• **TASK DIRECTIONS**: Report every line in the listing that contains the string "textwidth".
----------
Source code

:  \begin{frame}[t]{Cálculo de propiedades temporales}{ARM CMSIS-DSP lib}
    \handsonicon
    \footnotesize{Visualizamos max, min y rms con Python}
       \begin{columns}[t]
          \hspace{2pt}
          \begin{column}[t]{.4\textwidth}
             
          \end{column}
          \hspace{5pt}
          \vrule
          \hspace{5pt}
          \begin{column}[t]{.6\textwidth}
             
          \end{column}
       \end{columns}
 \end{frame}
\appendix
----------
• **TASK SOLUTION**:
          \begin{column}[t]{.4\textwidth}
          \begin{column}[t]{.6\textwidth}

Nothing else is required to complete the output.